10. Why Continuous Discovery Matters
Enterprises will never have perfect, real-time visibility into every line of code or every API call. New integrations and features are added continuously; 50 lines of code can turn an application into an AI system at any time. So discovery cannot be a one-off. It should be periodic (e.g. quarterly or as part of architecture or risk cycles) and triggered by significant events (e.g. new vendor onboarding, major releases, or post-incident reviews). The aim is not perfection but a repeatable, risk-based process that keeps the inventory accurate enough to support risk management and compliance. Continuous discovery, combined with governance checkpoints and developer awareness, is what makes AI usage visible and governable over time.

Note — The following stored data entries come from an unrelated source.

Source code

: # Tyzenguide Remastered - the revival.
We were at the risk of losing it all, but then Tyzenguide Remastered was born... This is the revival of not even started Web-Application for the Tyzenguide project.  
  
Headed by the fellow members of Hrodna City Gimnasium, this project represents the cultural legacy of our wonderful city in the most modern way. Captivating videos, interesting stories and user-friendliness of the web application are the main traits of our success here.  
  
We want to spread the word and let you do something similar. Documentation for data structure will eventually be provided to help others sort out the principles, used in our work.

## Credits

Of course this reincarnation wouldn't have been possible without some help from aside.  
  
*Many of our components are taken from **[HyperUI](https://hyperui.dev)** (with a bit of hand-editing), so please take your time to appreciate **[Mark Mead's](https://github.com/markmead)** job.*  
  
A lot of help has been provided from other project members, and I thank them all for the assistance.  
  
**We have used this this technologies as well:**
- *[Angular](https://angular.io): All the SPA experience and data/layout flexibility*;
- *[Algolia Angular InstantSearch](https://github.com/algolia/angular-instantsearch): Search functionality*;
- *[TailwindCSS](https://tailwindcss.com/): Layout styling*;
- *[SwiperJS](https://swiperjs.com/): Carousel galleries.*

11. Conclusion: AI Governance Begins the Moment AI Influences System Behaviour
A deterministic application that gains a model call becomes an AI system under ISO/IEC 42001. The governance impact is large even when the code change is small. Identifying such systems is harder than traditional asset identification because 42001 requires knowing not only what systems exist but where AI is used inside them. Auditors validate that the organisation has a repeatable discovery process and a plausible inventory; implementers build that process by defining what counts as an AI system, establishing the inventory, introducing governance checkpoints and approval workflows, integrating AI review into architecture and change management, training developers, and applying technical discovery methods. Shadow AI is the consequence of weak governance and missing checkpoints; reducing it depends on making AI use visible and expected to be registered. ISO/IEC 42001 is not just about auditing AI systems; it is about building management processes that make AI usage visible and governable. AI governance begins the moment AI influences system behaviour, regardless of how many lines of code it took to get there.